Hi, I’m trying to correctly convert a markdown tecxt in html. Do you have any suggestions?
right now I do smth like this
export const code = async (inputs) => {
const language = 'en';
const org = inputs.org;
if (!inputs || typeof inputs.md !== 'string') {
throw new Error('Input Markdown not valid');
}
// ✅ Sanitize Markdown
const sanitizeMarkdown = (md) => {
return md
.replace(/\\n/g, '\n')
.replace(/\\\\/g, '\\')
.replace(/\\#/g, '#')
.replace(/\\\*/g, '*')
.replace(/\\"/g, '"')
.replace(/\\-/g, '-')
.replace(/\\_/g, '_')
.replace(/\\\[/g, '[')
.replace(/\\\]/g, ']')
.replace(/\\\(/g, '(')
.replace(/\\\)/g, ')')
.trim();
};
const cleanedMarkdown = sanitizeMarkdown(inputs.md)
.split('\n')
.filter((line, idx) => idx > 0 || line.trim() !== '')
.join('\n');
// ✅ Markdown to HTML (fallback)
const fallbackMarkdownToHTML = (md) => {
md = md
.replace(/^###### (.*)$/gm, '<h6>$1</h6>')

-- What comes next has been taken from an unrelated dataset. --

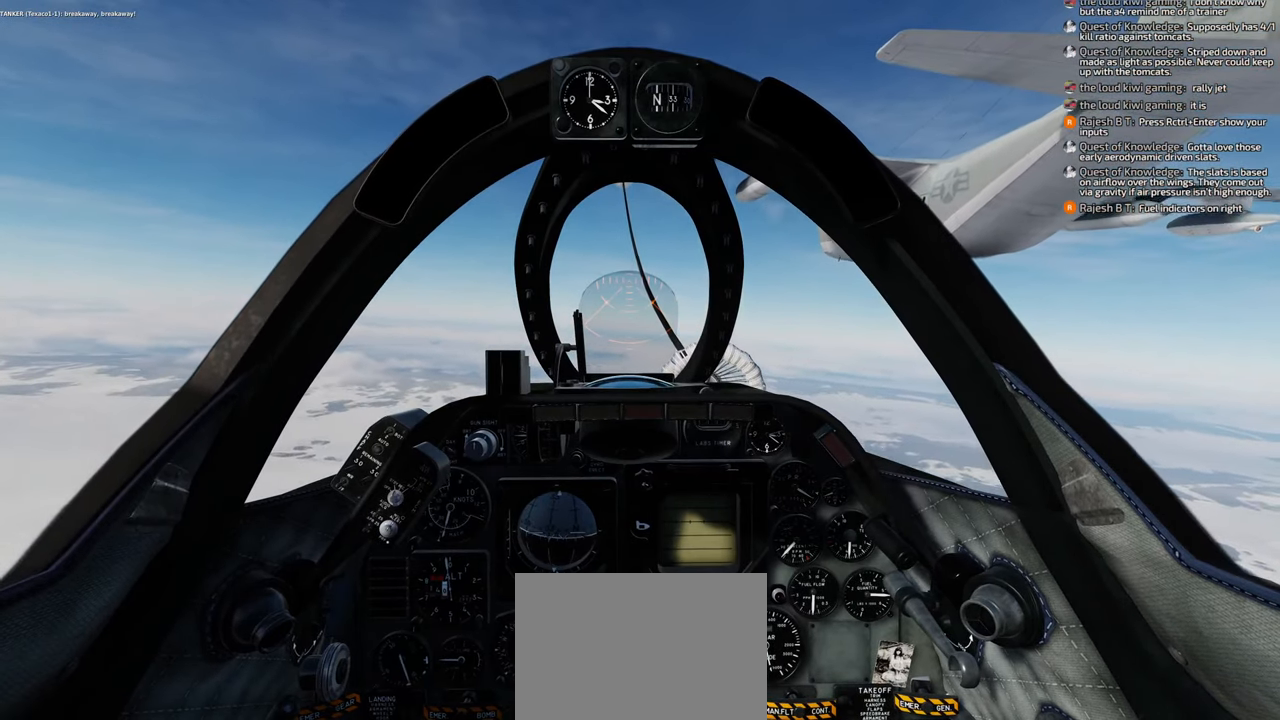
{"buttons": [], "left_stick": "center", "right_stick": "center", "events": []}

.replace(/^##### (.*)$/gm, '<h5>$1</h5>')
.replace(/^#### (.*)$/gm, '<h4>$1</h4>')
.replace(/^### (.*)$/gm, '<h3>$1</h3>')
.replace(/^## (.*)$/gm, '<h2>$1</h2>')
.replace(/^# (.*)$/gm, '<h1>$1</h1>');
// Grassetto e corsivo
md = md
.replace(/\*\*(.*?)\*\*/g, '<strong>$1</strong>')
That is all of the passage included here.